L’Angleterre qui est finalement devenue indépendante alors qu’elle était sous tutelle de la France depuis son invasion par Napoléon au début du XIXe siècle, il y a près de 200 ans. Il avait fait décapiter la famille royale, Des évènements graves se passent à Paris et un meurtre a eu lieu près de Londres. L’inspecteur Lebrock supervise l’enquête qui n’est pas un suicide. Leigh-Otter qui vient de Paris a été tué alors qu’il tapait un rapport secret. Les meurtriers feraient partie de services secrets de l’empire français. Un pont relie l’île à la France dont la capitale est Grandville, ville lumière, Paris où on trouve des pâtes à pain, des chimpanzés glabres humains qui auraient évolué à Angoulême. De l’hôtel Marianne aux Folies Bergères, l’inspecteur et Ratzi commencent leur enquête qui tourne à une confrontation violente dans la loge de Sarah Blairow. La jeune femme ne va pas laisser LeBrock indifférent.

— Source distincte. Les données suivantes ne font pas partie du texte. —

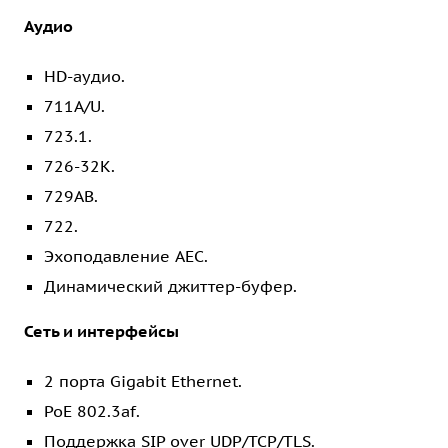
Аудио
HD-аудио.
711A/U.
723.1.
726-32K.
729AB.
722.
Эхоподавление AEC.
Динамический джиттер-буфер.
Сеть и интерфейсы
2 порта Gigabit Ethernet.
PoE 802.3af.
Поддержка SIP over UDP/TCP/TLS.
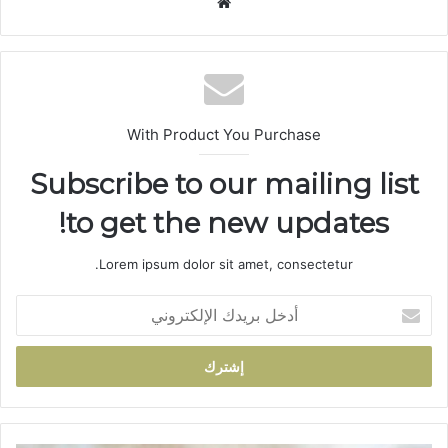
موق
ع
الوي
ب
With Product You Purchase
Subscribe to our mailing list
to get the new updates!
Lorem ipsum dolor sit amet, consectetur.
أ
د
خ
ل
ب
ر
ي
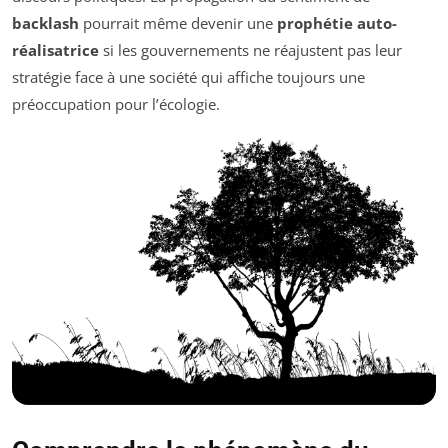
backlash
pourrait même devenir une
prophétie auto-
réalisatrice
si les gouvernements ne réajustent pas leur
stratégie face à une société qui affiche toujours une
préoccupation pour l’écologie.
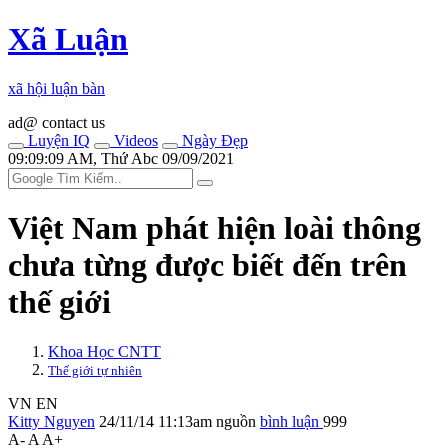
Xã Luận
xã hội luận bàn
ad@ contact us
Luyện IQ
Videos
Ngày Đẹp
09:09:09 AM, Thứ Abc 09/09/2021
Việt Nam phát hiện loài thông
chưa từng được biết đến trên
thế giới
Khoa Học CNTT
Thế giới tự nhiên
VN
EN
Kitty Nguyen
24/11/14 11:13am
nguồn
bình luận
999
A-
A
A+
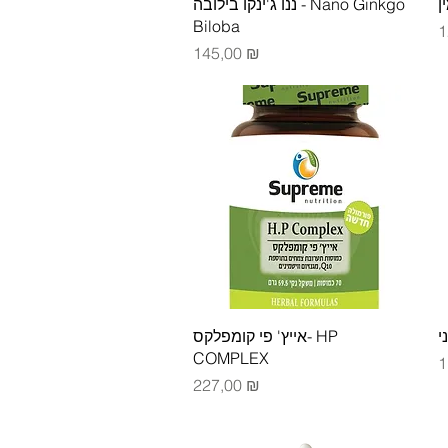
Быстрый просмотр
​ננו ג'ינקו בילובה - Nano Ginkgo
Biloba
Ц
1
Цена
145,00 ₪
Быстрый просмотр
אייץ' פי קומפלקס- HP
COMPLEX
Ц
1
Цена
227,00 ₪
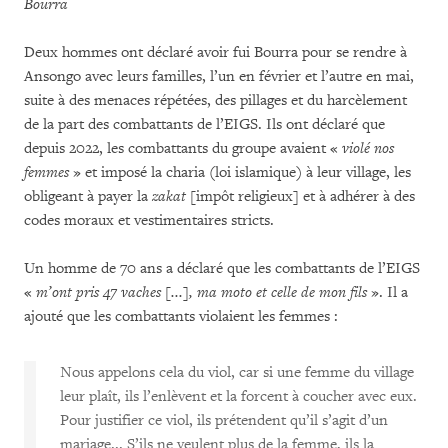
Bourra
Deux hommes ont déclaré avoir fui Bourra pour se rendre à
Ansongo avec leurs familles, l’un en février et l’autre en mai,
suite à des menaces répétées, des pillages et du harcèlement
de la part des combattants de l’EIGS. Ils ont déclaré que
depuis 2022, les combattants du groupe avaient «
violé nos
femmes
» et imposé la charia (loi islamique) à leur village, les
obligeant à payer la
zakat
[impôt religieux] et à adhérer à des
codes moraux et vestimentaires stricts.
Un homme de 70 ans a déclaré que les combattants de l’EIGS
«
m
’ont pris 47 vaches [...], ma moto et celle de mon fils
». Il a
ajouté que les combattants violaient les femmes :
Nous appelons cela du viol, car si une femme du village
leur plaît, ils l’enlèvent et la forcent à coucher avec eux.
Pour justifier ce viol, ils prétendent qu’il s’agit d’un
mariage... S’ils ne veulent plus de la femme, ils la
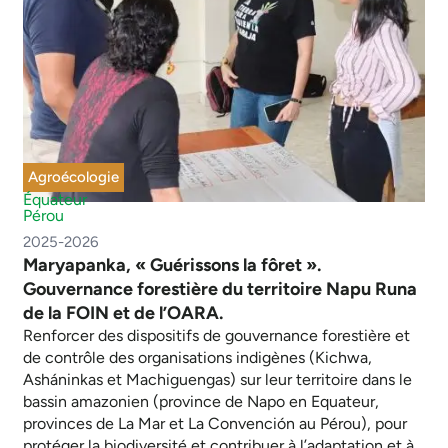
Agroécologie
Équateur
Pérou
2025-2026
Maryapanka, « Guérissons la fôret ».
Gouvernance forestière du territoire Napu Runa
de la FOIN et de l’OARA.
Renforcer des dispositifs de gouvernance forestière et
de contrôle des organisations indigènes (Kichwa,
Asháninkas et Machiguengas) sur leur territoire dans le
bassin amazonien (province de Napo en Equateur,
provinces de La Mar et La Convención au Pérou), pour
protéger la biodiversité et contribuer à l’adaptation et à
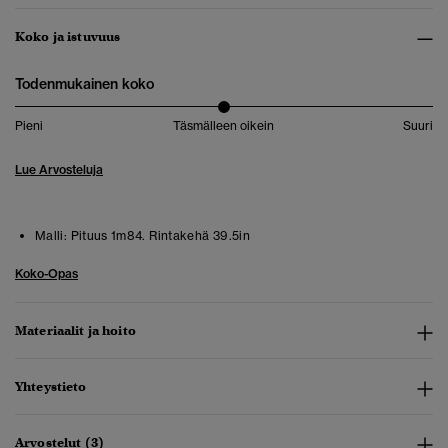
Koko ja istuvuus
Todenmukainen koko
Pieni
Täsmälleen oikein
Suuri
Lue Arvosteluja
Malli:
Pituus 1m84. Rintakehä 39.5in
Koko-Opas
Materiaalit ja hoito
Yhteystieto
Arvostelut (3)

Il y a le graphisme, steam-punk très réaliste, soigné. Les pages explosent dans un univers art-déco et LeBrock, une force de la nature aidé par ses armes de poing dégage le territoire. Mais c’est aussi un limier astucieux qui déduit, comprend, anticipe. Il n’a pas d’états d’âme mais peut être sentimental. Le choix du physique des personnages ne doit rien au hasard. Il faut lire aussi la postface de Bryan Talbot et ses notes par page qui donnent des clés pas innocentes. Il y a du texte mais toujours utile, de superbes ambiances, une conspiration tordue à souhait, des politiques pourris, une révolution. Un feu d’artifice ce Grandville et on attend les autres avec impatiences. Indispensable ce qui est rare.